リヴァックスコラム
第19回 実験・実証に関する通知について
「実験・実証」については、廃棄物処理分野に限らず、いろんなところで問題になります。
「上手く行けば、本格的にやるつもりだけど、上手く行かないようだったら、身を引くよ。だから、試しにちょっとだけやらせてみてくれないかなぁ」ってところでしょう。
ところが、廃棄物処理法では「許可制度」があり、誰でも他人の廃棄物を扱えるってもんじゃないですよね。そのため、昔からこの「実験・実証」ということが課題になっていました。
BUNさんが承知している中で、最初に登場したのが、この「通知」です。
昭和56年10月30日環整第47号
「廃棄物処理法に関する法律の疑義について」
排出事業者より産業廃棄物を受け取って産業廃棄物の処理に関する試験を行う者は,産業廃棄物処理業の許可が必要か。
答 試験を行う者が排出事業者から処理料金を受領せず,試験に必要な最小限の量の産業廃棄物のみを処理する場合は,許可を要しないものとして取り扱って差し支えない。

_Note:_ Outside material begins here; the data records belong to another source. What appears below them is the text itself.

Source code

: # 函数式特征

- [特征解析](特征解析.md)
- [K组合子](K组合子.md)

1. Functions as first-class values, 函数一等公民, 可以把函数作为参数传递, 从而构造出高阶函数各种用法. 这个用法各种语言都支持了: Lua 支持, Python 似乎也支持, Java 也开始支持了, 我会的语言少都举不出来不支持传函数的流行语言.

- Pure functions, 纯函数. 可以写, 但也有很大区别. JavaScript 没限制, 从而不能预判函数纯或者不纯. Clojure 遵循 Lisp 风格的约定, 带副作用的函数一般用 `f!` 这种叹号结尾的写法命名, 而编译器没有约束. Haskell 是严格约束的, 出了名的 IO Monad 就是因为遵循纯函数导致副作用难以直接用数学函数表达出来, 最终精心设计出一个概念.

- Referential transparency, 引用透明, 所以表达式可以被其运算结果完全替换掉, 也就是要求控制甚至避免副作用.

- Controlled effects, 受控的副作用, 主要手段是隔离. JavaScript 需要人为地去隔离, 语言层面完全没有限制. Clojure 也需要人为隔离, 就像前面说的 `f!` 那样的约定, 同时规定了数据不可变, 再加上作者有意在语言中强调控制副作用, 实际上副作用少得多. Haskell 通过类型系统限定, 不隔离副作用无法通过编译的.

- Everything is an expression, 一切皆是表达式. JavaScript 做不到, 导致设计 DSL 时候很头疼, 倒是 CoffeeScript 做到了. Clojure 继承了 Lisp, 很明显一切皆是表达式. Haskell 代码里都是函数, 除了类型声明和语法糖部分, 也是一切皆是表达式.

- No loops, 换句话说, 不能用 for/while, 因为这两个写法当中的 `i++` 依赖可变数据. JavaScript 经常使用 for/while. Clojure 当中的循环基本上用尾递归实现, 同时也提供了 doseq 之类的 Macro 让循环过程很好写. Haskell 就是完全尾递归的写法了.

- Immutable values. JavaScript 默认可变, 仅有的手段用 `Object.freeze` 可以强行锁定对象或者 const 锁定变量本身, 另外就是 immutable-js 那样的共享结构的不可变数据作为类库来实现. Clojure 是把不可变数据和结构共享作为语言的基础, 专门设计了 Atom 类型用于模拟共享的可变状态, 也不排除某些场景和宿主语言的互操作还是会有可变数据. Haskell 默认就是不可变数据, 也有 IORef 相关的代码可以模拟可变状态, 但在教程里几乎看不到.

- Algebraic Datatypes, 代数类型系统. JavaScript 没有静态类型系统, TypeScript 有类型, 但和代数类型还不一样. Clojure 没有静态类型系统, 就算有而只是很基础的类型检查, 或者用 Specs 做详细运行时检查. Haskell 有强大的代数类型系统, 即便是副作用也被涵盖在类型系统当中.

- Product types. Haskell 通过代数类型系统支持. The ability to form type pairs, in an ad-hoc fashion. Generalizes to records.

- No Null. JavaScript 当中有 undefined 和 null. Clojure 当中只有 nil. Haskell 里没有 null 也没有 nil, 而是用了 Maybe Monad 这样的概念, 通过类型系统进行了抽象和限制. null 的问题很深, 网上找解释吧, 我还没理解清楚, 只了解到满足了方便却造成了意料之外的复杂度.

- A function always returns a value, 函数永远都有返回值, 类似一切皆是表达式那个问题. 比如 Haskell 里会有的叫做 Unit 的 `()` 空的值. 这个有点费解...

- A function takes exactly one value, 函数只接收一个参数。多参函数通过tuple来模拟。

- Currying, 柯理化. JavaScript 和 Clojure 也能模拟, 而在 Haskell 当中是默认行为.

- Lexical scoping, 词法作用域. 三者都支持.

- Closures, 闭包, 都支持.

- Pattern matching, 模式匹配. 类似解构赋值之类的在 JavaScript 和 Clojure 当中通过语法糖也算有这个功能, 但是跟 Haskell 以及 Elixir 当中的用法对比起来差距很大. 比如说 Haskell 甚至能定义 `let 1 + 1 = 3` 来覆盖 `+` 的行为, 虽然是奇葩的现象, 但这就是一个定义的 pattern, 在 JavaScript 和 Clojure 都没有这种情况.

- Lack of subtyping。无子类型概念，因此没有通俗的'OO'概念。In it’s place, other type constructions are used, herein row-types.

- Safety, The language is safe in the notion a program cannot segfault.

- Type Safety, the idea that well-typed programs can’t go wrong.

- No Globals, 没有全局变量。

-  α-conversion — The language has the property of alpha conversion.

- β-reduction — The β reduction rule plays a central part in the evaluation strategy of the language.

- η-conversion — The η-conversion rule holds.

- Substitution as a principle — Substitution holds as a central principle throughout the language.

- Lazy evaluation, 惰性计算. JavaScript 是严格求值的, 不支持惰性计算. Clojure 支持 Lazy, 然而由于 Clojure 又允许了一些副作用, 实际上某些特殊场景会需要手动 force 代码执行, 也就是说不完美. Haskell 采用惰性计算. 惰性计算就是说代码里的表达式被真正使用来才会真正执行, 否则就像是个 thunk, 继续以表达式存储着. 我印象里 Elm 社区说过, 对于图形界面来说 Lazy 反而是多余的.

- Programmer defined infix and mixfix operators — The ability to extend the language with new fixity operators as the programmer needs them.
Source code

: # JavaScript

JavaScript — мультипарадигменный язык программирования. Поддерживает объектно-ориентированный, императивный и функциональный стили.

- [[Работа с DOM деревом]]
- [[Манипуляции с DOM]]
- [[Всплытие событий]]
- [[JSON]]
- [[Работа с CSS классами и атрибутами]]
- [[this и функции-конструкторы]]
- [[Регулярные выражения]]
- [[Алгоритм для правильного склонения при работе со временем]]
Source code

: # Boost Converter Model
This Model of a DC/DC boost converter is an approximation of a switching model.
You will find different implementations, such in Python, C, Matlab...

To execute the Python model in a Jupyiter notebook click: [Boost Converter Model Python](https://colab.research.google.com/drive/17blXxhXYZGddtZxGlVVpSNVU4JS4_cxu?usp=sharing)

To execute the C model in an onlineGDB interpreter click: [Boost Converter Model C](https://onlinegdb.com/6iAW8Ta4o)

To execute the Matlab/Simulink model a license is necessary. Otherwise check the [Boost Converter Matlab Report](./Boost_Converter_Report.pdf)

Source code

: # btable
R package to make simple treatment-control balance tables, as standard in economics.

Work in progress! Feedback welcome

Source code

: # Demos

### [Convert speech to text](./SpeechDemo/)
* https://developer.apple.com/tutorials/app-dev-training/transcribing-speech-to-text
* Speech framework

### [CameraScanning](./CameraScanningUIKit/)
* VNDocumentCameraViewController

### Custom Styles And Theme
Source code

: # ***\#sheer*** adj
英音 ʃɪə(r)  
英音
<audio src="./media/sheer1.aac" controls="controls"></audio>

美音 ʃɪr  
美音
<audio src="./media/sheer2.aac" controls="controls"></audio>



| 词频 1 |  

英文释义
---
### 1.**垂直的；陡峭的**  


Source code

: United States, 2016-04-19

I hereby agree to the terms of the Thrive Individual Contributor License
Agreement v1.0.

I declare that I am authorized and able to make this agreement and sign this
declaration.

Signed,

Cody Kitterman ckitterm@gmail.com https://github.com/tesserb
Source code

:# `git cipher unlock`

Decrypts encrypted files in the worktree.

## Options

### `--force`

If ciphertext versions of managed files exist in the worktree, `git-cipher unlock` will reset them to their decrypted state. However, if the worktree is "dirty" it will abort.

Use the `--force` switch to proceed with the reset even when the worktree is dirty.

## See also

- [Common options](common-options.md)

なおその判断を行うに際しては,事前に試験に関する計画を提出させ,必要に応じて立入検査を行い,試験が生活環境の保全上支障を生じさせる内容のものである場合は中止させる等の措置をとる必要がある。
この回答は極めて、わかりやすかったのですが、どこか支障があったのでしょうね。
平成5年の時の改訂により、削除されてしまいました。今回、いろいろとネットで検索したのですが、残念ながらこの文章は見つかりませんでした。
なお、この通知にはもう一つ「試験」について回答があります。
問73 産業廃棄物の処理に関する試験を行うため産業廃棄物処理施設を設置する場合、法第15条第1 項の届出を必要としないか。
答 お見込みのとおり。ただし、産業廃棄物の処理に関する試験を行うためのものであることを確かめる必要がある。そのため事前に試験に関する計画を提出させ、必要に応じて立入検査を行い、試験が生活環境の保全上支障を生じさせる内容のものである場合は中止させる等の措置をとる必要がある。
現在、というより平成4年以降、産業廃棄物処理施設は設置許可制度になっていますから、この問の「届出」は「許可」と置き換えて考えていただいていいと思います。
さて、そもそも、なぜこの内容が「通知」であるかと言えば、法律で「許可が要る」と規定している訳です。(産廃に関しては、「業」は14条、「施設」は15条)
それなのに、許可不要ですよ、とはなかなか言いづらい。もちろん、堂々と「許可不要」と規定している事項もあるんだけど(省令第9条等)、この「実験、実証」という行為は、とてもとても幅が広い。なかなか、一律には決めがたいところがあって、それで「運用」により「上手くやってね」という「糊代(のりしろ)」とでも言うべきレベルがあるんでしょうね。
その「糊代」とでもいうべき範囲なんでしょうけど、皆さんは「どういうときに許可が必要だ」と感じますか?まずは「業」について考えてみましょう。
たとえば、「隣の一人暮らしのお年寄りのごみ袋を、ごみステーションまで運んであげる。」
この時、「一般廃棄物収集運搬業の許可が必要だ」と言いますか?じゃ、何軒ものお年寄りのお宅のごみを、何回も運んであげたらどうでしょう?
転勤の時期に、社宅でお隣で暮らしていた家族も引っ越すことになった。そこで、我が家から出たごみが多かったので、クリーンセンターに搬入しようとしたら、お隣のごみもあったので、ついでにクリーンセンターまで運んであげた。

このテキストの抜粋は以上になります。